Omit all pictures. Reproduce exactly the lines from the first line of the records below through the line with "Radio middle left to middle right".

Data entries
::::

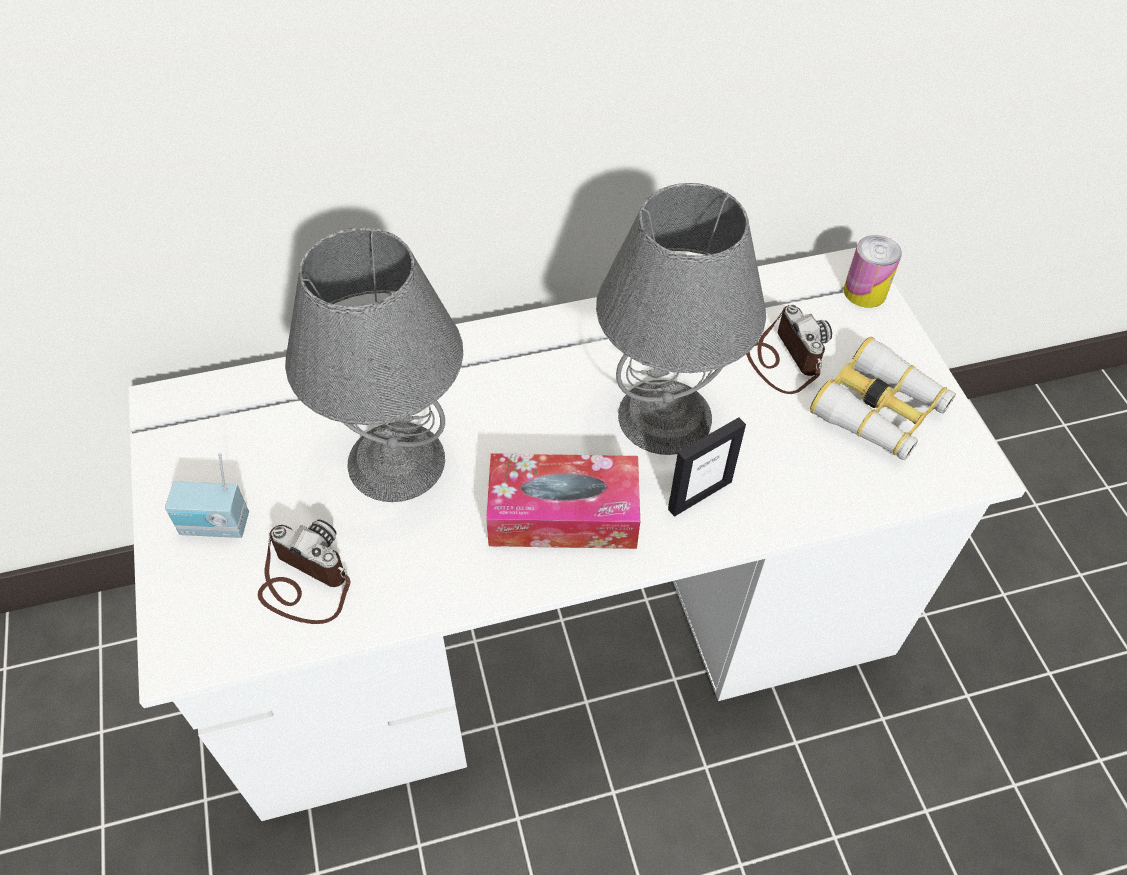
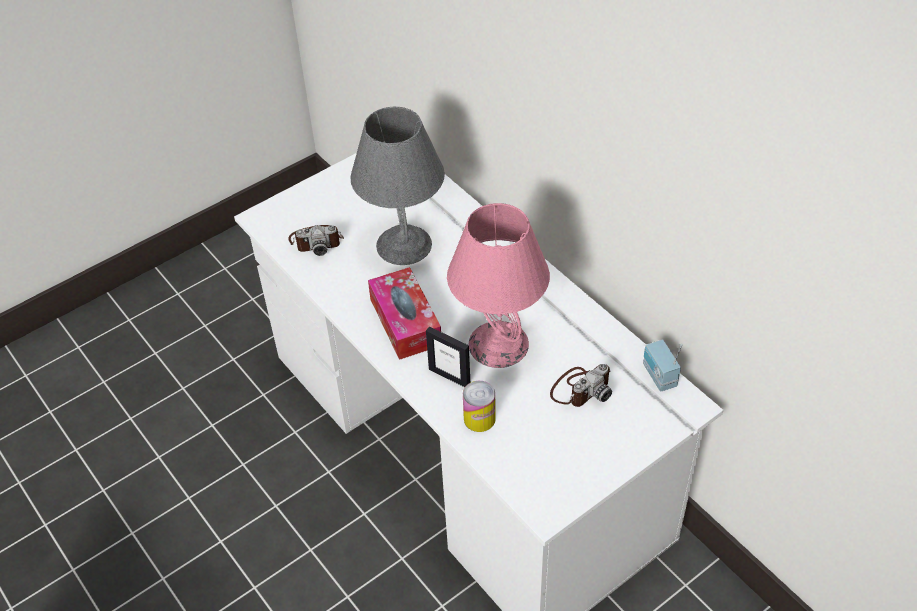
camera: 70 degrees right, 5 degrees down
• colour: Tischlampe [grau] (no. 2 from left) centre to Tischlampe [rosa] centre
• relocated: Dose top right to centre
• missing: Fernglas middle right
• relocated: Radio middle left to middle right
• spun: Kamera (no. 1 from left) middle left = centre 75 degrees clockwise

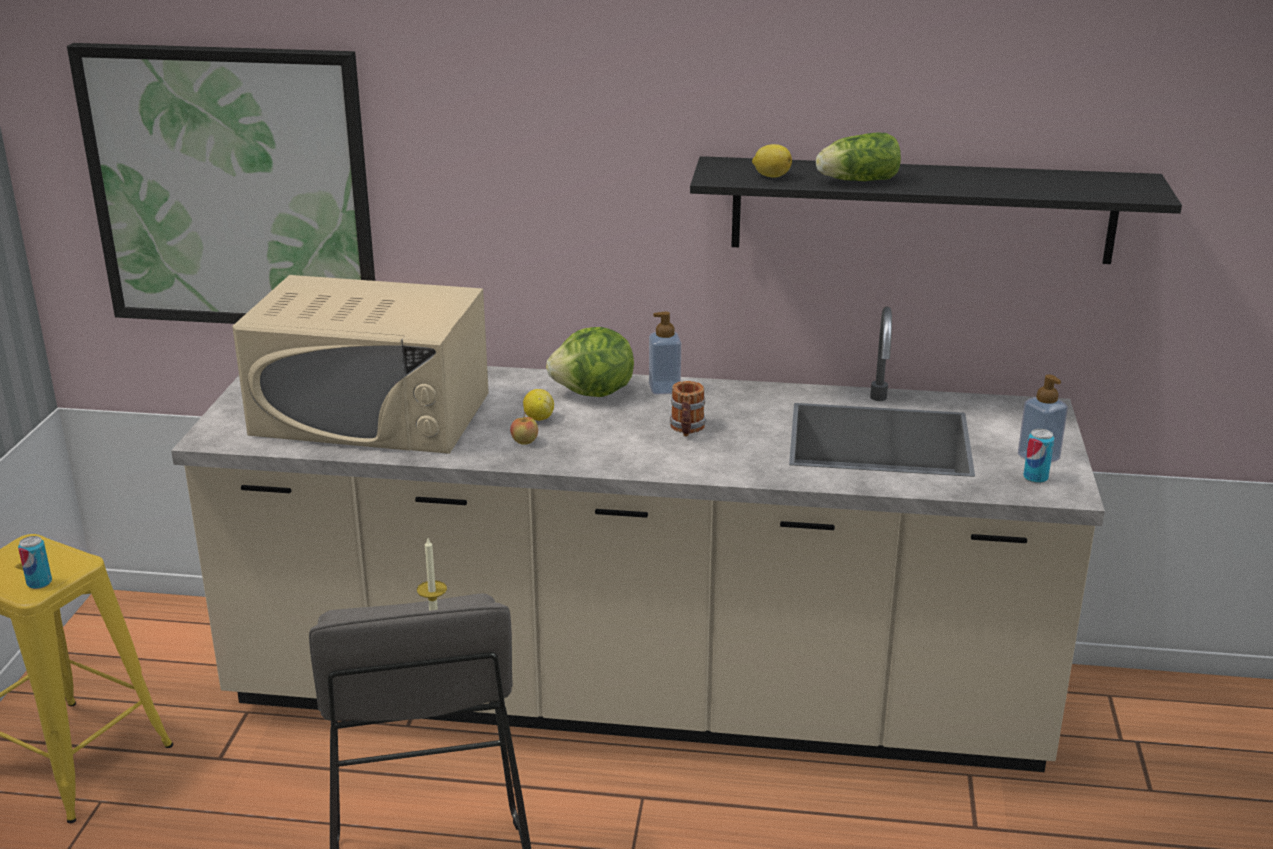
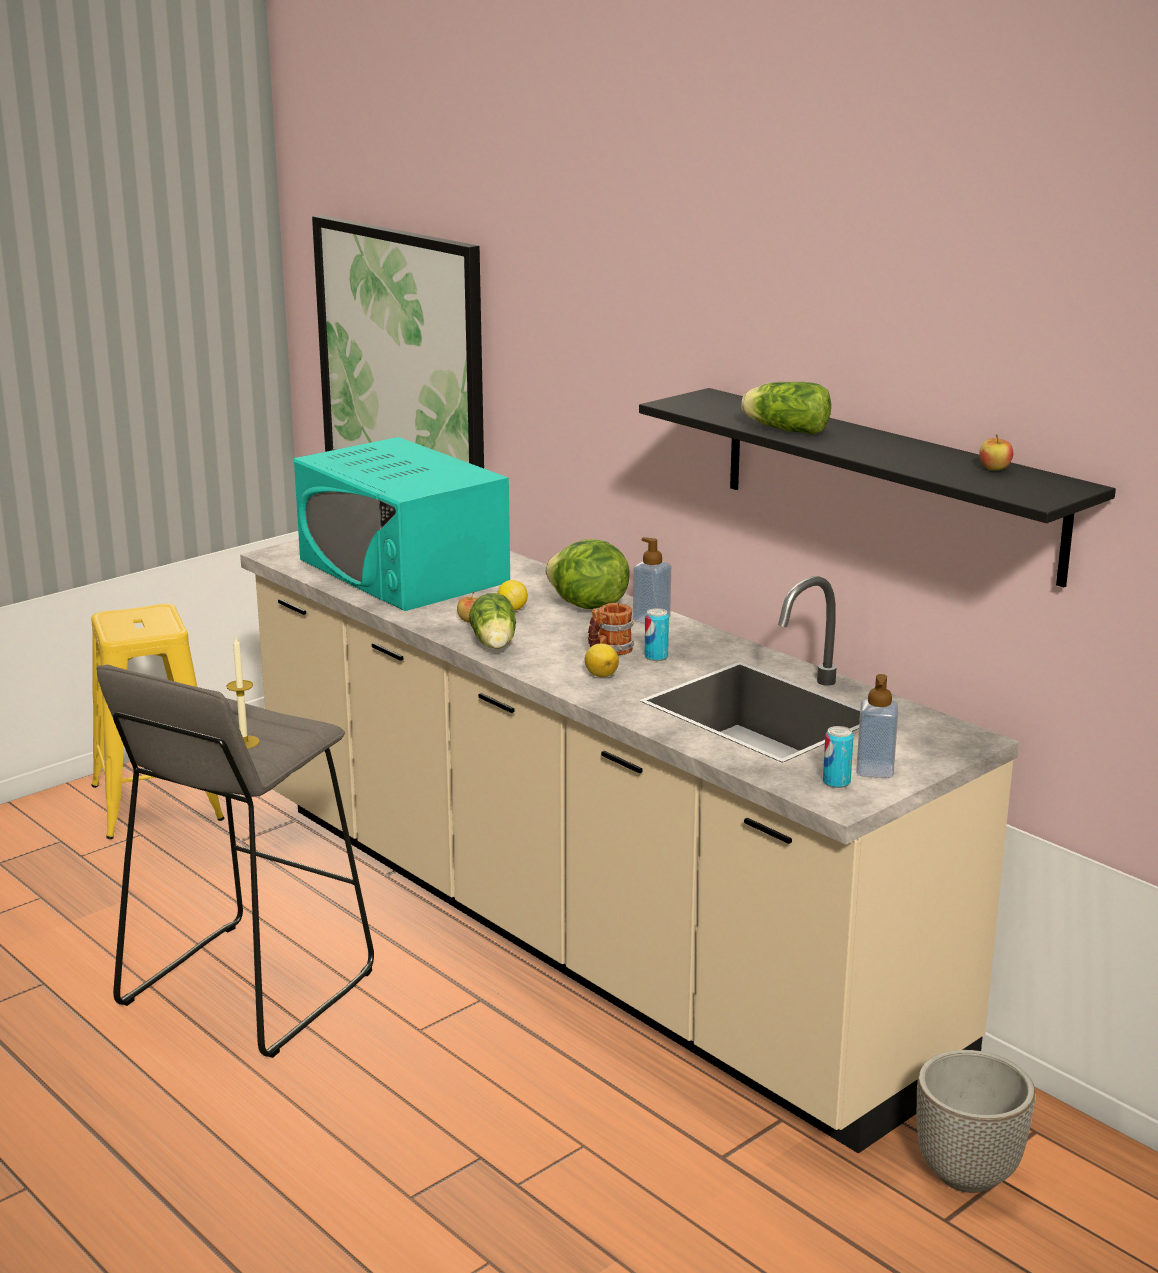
camera: 40 degrees right, 5 degrees down
• relocated: Zitrone (no. 2 from left) top centre to centre
• colour: Mikrowelle [beige] middle left to Mikrowelle [türkis] centre
• relocated: Dose (no. 1 from left) middle left to centre
• appeared: Apfel (no. 2 from left) middle right
• appeared: Salatkopf (no. 1 from left) centre
• appeared: Pflanzkübel bottom right

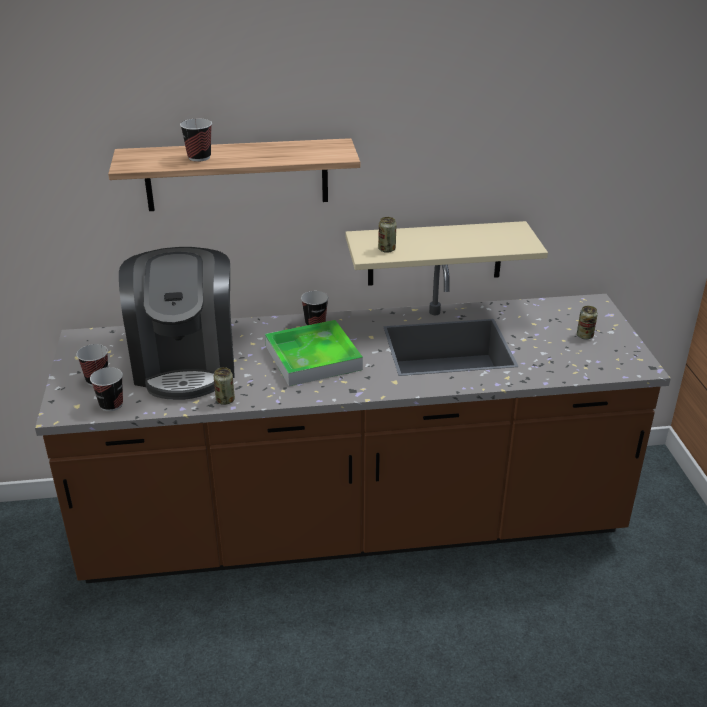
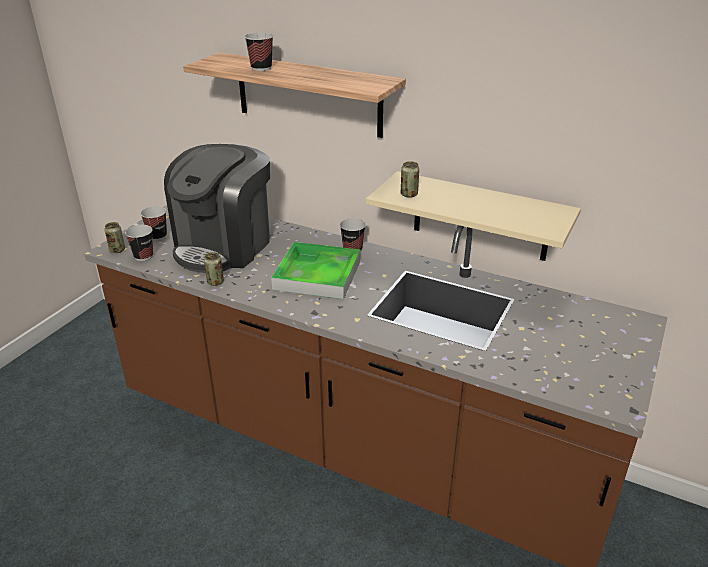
camera: 35 degrees right, 0 degrees up
• relocated: Dose (no. 3 from left in the first image) middle right to Dose (no. 1 from left) middle left

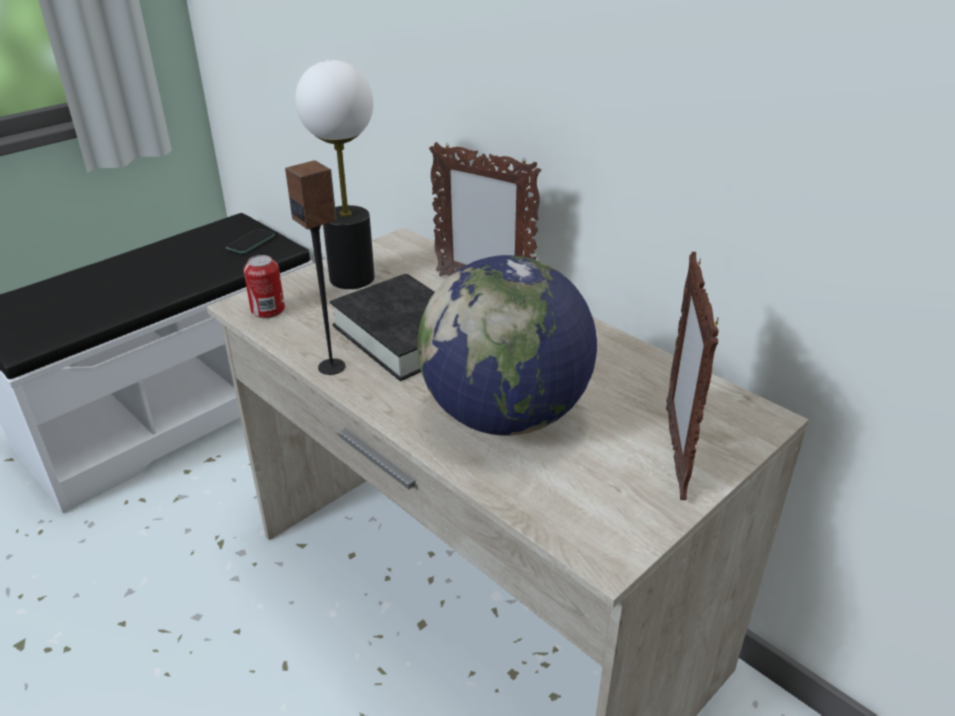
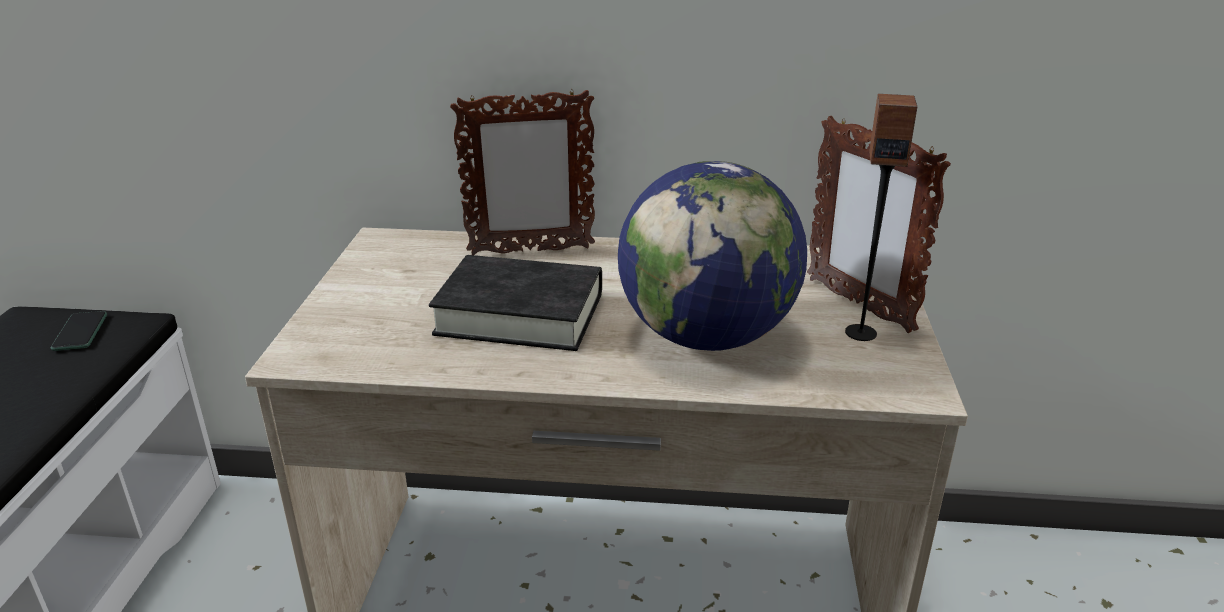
camera: 40 degrees left, 5 degrees down
• missing: Tischlampe top centre
• relocated: Lautsprecher middle left to middle right
• missing: Dose middle left

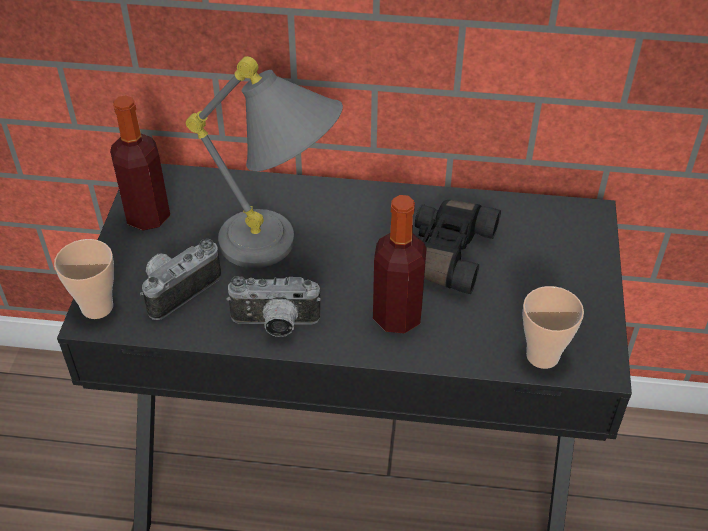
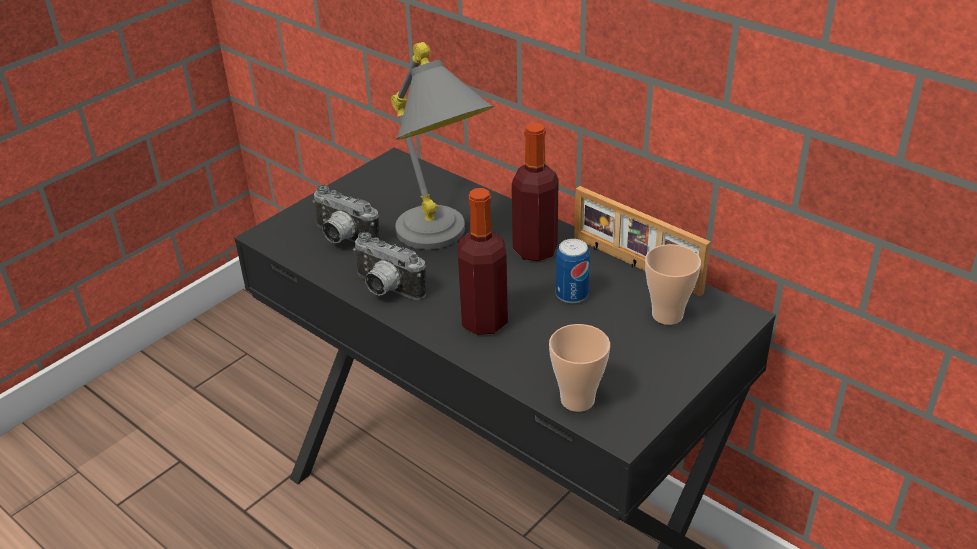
camera: 35 degrees right, 10 degrees down
• relocated: Flasche (no. 1 from left in the first image) top left to Flasche (no. 2 from left) centre
• exchanged: Fernglas [schwarz] centre to Dose centre
• relocated: Tasse (no. 1 from left in the first image) middle left to Tasse (no. 2 from left) middle right
• spun: Kamera (no. 1 from left) middle left = centre 135 degrees counterclockwise
• appeared: Bilderrahmen centre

::::

__SOLUTION TO THIS TASK__.
camera: 70 degrees right, 5 degrees down
• colour: Tischlampe [grau] (no. 2 from left) centre to Tischlampe [rosa] centre
• relocated: Dose top right to centre
• missing: Fernglas middle right
• relocated: Radio middle left to middle right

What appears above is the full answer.